I live in Subang Jaya too and the Internet is moving too slow, if it does move that is. This has been happening the past few days.

I called TMNet and they are in denial. As usual pretending not to know. Then I check in the lowyat.net forum, I see so many, to the tune of thousands, have been complaining to TMNet the past few days about slow connection especially to International Sites.

About the comments left in your site, I feel sad that many found time to point out your mistake about bits and bytes. The more important issue here is that Tmnet did not bother to inform its customers about the slowdown.

I have incurred lots of losses because of their negligence. But do they care? Does MCMC care?
I don't think so. A monopoly always can do whatever they want.
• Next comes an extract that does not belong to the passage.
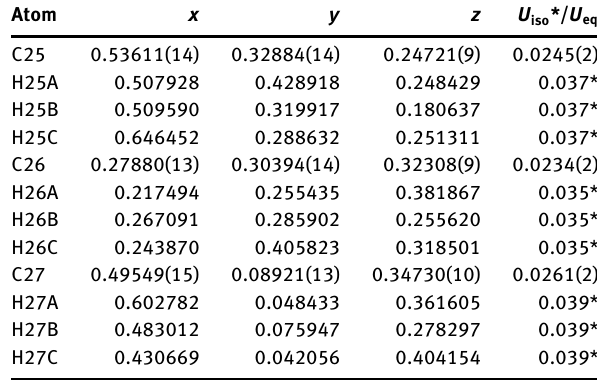
Table 2: Fractional atomic coordinates and isotropic or equivalent isotropic displacement parameters (Å 2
Sorry to hear that! It is a real joke to call that broadband! My connection in NZ
constantly getting me 1.4 Mega bits when I download!

You may want to refer to MyNetSentry. Incidentally, the comparative monitoring that I used there would confirm the substandard service (therefore shortchanging customers) provided by TMnet.

In a nutshell, the monitoring is done by two agents, one in Spore and one in TMnet. The results are then compared on the charts.

Screenshots is actually one of the monitoring targets and, as a courtesy, I should have notified you earlier. But too busy doing that communication. Apologies.

other reasons (addition to reasons mentioned above) for downloading process to slow are..
1. The slownes is on the server side....
2. some software is clogging the connection bandwidth... azureus always clogg my bandwidth... and after i exit it... my connection backs to normal....

In Singapore you can get a 3MB ADSL line (with free wireless router cum modem) at S$33.60 a month.

And the speed is blazingly fast.

In the firefox download dialog...I usually see 300+ KB/sec (in Klang Valley, I get 50+. Surprising that you get 5+ only).

And if I use speedtest.net to test my speed in Singapore, I get 3MB download speed - so...I really get what I pay for.

Also... in Singapore, the telcos here are selling consumer broadband packages at 1MB, 3MB, 8MB, 10MB, 32MB and 100MB plans.